‘Crafting a compromise’: Idaho’s Boulder-White Clouds celebrate 10 years of wilderness protection
Some of the newest wilderness areas in America are celebrating their 10th anniversary this month thanks to a yearslong bipartisan public lands push that started in Idaho.
On Aug. 7. 2015, former President Barack Obama signed the Sawtooth National Recreation Area and Jerry Peak Wilderness Additions Act, which was sponsored by U.S. Rep. Mike Simpson, R-Idaho, into law.
The law designated three new wilderness areas for permanent protection in central Idaho:
- The Hemingway-Boulders Wilderness
- The White Clouds Wilderness, which has since been renamed the
- The
Together, the wilderness areas are often lumped together in conversation as the Boulder-White Clouds, for short.
In an opinion piece written last month, Simpson called the 2015 law “one of the most meaningful land management bills in Idaho’s history.”
“The Boulder-White Clouds, with their beautiful high peaks, spectacular alpine lakes, and breathtaking country ready for recreation, represent some of the very best of our great state,” Simpson wrote. “For decades, however, they were at the center of crafting a compromise over how best to preserve this area.”
Together, the three wilderness areas include more than 275,000 acres of public land in central Idaho, including high peaks, mountain lakes, wild rivers and diverse wildlife habitat.
A designation to the National Wilderness Preservation System offers the highest level of protection for federal lands in their natural, untrammeled condition. Wilderness protection generally prevents development and motorized use, limits human activities and emphasizes the natural character and preservation of the land.
Protecting the Boulder-White Clouds took years of effort and compromise
Protecting the Boulder-White Clouds was far from an overnight success.
Rick Johnson, who served as the Idaho Conservation League’s executive director for 24 years, pushed for more than 20 years to win protections for the Boulder-White Clouds.
To do so, Johnson said he totally rewrote the script for environmental action and conservation. He went from fighting against proposals and developments he viewed as detrimental to the environment to fighting for something even bigger.
“When you are fighting things all the time you can develop a mindset of defensiveness and even anger that is off-putting,” Johnson said. “But to protect wilderness, you have to proactively pass a law, which means going to Congress to get a majority vote out of Congress. … So to do it, to pass a wilderness bill, you have to do all kinds of things that are counter to being an angry, defensive, stereotypical environmentalist. You have to make new friends, you have got to get out of the office, you have to be going out and talking to people.”
Johnson and others knew the fight for the Boulder-White Clouds was worth it.

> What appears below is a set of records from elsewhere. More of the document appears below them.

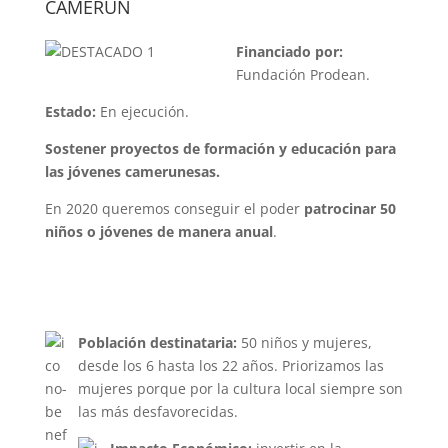
CAMERÚN
Financiado por:
Fundación Prodean.
Estado:
En ejecución.
Sostener proyectos de formación y educación para
las jóvenes camerunesas.
En 2020 queremos conseguir el poder
patrocinar 50
niños o jóvenes de manera anual
.
Población destinataria:
50 niños y mujeres,
desde los 6 hasta los 22 años. Priorizamos las
mujeres porque por la cultura local siempre son
las más desfavorecidas.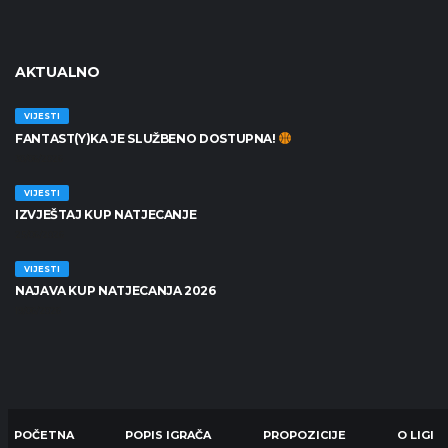
AKTUALNO
VIJESTI
FANTAST(Y)KA JE SLUŽBENO DOSTUPNA!
30/06/2026
VIJESTI
IZVJEŠTAJ KUP NATJECANJE
25/06/2026
VIJESTI
NAJAVA KUP NATJECANJA 2026
19/06/2026
POČETNA
POPIS IGRAČA
PROPOZICIJE
O LIGI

Before the wilderness designation, Johnson said it was the single biggest unprotected roadless area in the Lower 48. The area also already had established an important history of rallying Idahoans. In the late 1960s, conservationists and the public banded together to fight a proposed ASARCO mine at the base of Castle Peak, the highest point in the White Cloud Mountains.
To win support for the wilderness designation, Johnson found a champion for the cause in Congress in the form of Simpson. Johnson then set out across the state seeking to create a political environment where protecting the Boulder-White Clouds had so much public support it seemed almost inevitable.
Johnson spoke to 35 Rotary clubs and countless chambers of commerce.
He helped arrange for Simpson to be flown over the Boulder-White Clouds to get a bird’s eye view of the beautiful mountains and crystal clear lakes. Then Johnson accompanied Simpson on a hike to Castle Peak and learned how serious Simpson had become about the issue.
“It was very surprising that (Simpson) never gave up,” Johnson said. “He is a bona fide hero in this.”
Simpson could not be reached for comment.
Simpson’s first several proposals failed.
But eventually, Johnson got a phone call in 2015 telling him to get to the Oval Office to meet Obama and watch the Sawtooth National Recreation Area and Jerry Peak Wilderness Additions Act into law.
Conservationists believe Boulder-White Clouds lessons apply to today’s public lands fight
Johnson retired after leading the Idaho Conservation League from late 1994 to 2019. But he says the lessons learned during the decades of fighting to protect the Boulder-White Clouds are relevant to today.
Earlier this year, U.S. Sen. Mike Lee, R-Utah, led an unsuccessful effort in Congress to make millions of acres of public land, including in Idaho, available to be sold off.
“What I am thinking about now are the threats public lands face and some of the lessons of the Boulder-White Clouds are good things to be paying attention to right now,” Johnson said. “Public land protection and, frankly, a love of Idaho transcends partisan politics. When people are sufficiently motivated and organized and focused on protecting their backyard, they can do amazing things.”
Johnson said the way to move forward is being willing to work hard and work together regardless of personal political views, recognizing the value of fighting for something versus fighting against it and understanding the importance of telling a story about why specific places matter and need protection.
“Management of these lands can change based on what this government of the people, by the people and for the people determines,” Johnson said. “It is an incredibly inspiring thing to be a part of something where a bunch of people decided this place, with Castle Peak at its center, is sufficiently important that we are going to work our tails off and do something about it.”